Mutual Benefit Health & Accident Ass'n v. Arrington, 200 Ark. 701, 140 S.W.2d 427 (1940)

May 20, 1940 · Arkansas Supreme Court · 4-5971
200 Ark. 701, 140 S.W.2d 427

Mutual Benefit Health & Accident Association v. Arrington.

4-5971

140 S. W. 2d 427

Opinion delivered May 20, 1940.

*702 Smith Judldns, for appellant.

Ivie G. Spencer, for appellee.

Holt, J.

Appellee, Mrs. Mae Arrington, as beneficiary under an insurance policy issued to her husband by appellant, sued to recover an alleged balance due under the policy. The insurance was for the amount of $3,000. It is undisputed here that the insured, appellee’s husband, while -engaged as a “gravel checker” was run over and killed instantly by a truck. At the time of his death the policy which covered accidental death, was in full force and effect, and all premiums had 'been paid. Due proof of death was furnished appellant.

Appellant, through its agents, paid appellee $1,250 and took a release from her which they contend is a full settlement of her rights under the policy.

Appellee, on the other hand, insists that she was induced by fraud and deception to enter into a release and to accept $1,250 in settlement of the claim, that she is not bound by said release and settlement, and brought suit to recover $1,750, balance alleged to be due her under the insurance contract, and for penalty and attorney’s fee.

=-=-=

- [SHORT PROBLEM A]: Summarize the Arrington opinion in two sentences.
- [SHORT PROBLEM B]: Write the next part of the Arrington opinion, picking up after its last sentence.
The lines that come next have nothing to do with the Arrington opinion.

=-=-=

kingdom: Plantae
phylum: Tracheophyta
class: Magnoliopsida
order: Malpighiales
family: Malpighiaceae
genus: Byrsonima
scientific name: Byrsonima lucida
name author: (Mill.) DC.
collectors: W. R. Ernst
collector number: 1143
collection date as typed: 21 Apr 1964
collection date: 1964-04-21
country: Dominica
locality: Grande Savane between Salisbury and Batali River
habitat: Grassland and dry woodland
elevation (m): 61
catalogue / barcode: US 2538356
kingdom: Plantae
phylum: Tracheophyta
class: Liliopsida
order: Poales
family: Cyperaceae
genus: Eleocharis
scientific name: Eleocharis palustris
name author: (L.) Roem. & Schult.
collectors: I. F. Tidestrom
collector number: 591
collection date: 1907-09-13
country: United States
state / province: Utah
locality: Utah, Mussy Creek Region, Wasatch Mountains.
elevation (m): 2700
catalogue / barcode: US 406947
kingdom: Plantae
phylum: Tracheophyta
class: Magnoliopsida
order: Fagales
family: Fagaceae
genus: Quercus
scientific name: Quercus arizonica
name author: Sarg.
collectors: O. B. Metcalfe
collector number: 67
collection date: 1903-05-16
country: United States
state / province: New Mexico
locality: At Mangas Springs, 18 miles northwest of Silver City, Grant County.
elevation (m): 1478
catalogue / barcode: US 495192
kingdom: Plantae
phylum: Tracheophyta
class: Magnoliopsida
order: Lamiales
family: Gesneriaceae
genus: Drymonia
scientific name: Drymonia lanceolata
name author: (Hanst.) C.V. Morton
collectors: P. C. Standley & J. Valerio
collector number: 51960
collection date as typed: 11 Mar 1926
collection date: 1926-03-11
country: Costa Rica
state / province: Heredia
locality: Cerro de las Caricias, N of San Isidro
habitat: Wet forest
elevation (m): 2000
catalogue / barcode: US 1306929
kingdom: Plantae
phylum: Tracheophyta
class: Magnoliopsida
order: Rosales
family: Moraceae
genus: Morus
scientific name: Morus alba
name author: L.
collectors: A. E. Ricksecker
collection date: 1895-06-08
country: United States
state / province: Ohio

=-=-=

- [RESPONSE A]: Mae Arrington, beneficiary of a $3,000 accidental death policy that Mutual Benefit Health & Accident Association issued to her husband, sued for the unpaid balance after he was run over and killed by a truck while working as a gravel checker. The association paid her $1,250 and holds that her release settled the claim in full, but she says fraud and deception led her to sign it and seeks the remaining $1,750 plus a penalty and attorney's fee.

- [RESPONSE B]:
Appellant defended on the ground that appellee had executed a valid release for a consideration of $1,250.

Upon a trial to a jury, the case was submitted upon instructions not abstracted and not complained of here, and a verdict was returned in favor of appellee for $1,750, whereupon a judgment was entered for this amount and as part of the costs a 12 per cent, penalty *703and attorney’s fee of $350 were assessed. This appeal followed.

The sole question presented for review is: Was the release executed by appellee a full and complete settlement of her rights under the insurance policy in question"? Appellant contends that the release was entered into in good faith and is binding on appellee. Appellee, on the other hand, contends that she was induced to sign the release through fraud and deception and, therefore, it is not binding on her.

There are but two provisions in the insurance contract abstracted and relied upon by appellant as material here. They are: “1. . . . No reduction shall be made in any indemnity herein provided by reason of change in the occupation of the insured or by reason of his doing any act or thing pertaining to any other occupation. ... 12. If the insured shall at any time change his occupation to one classified by the Association as less hazardous than that stated in the policy, the Association, upon written request of the insured, and surrender of the policy, will cancel the same and will return to the insured the unearned premium.”

Five weeks after the death of the insured (appellee’s husband), Mr. Crum, agent, and Mr. Laser, adjuster for appellant, contacted appellee at the farm home of her .stepson, Gerald Arrington. There were present at this meeting Gerald, his wife, Mr. Crum, Mr. Laser and appellee.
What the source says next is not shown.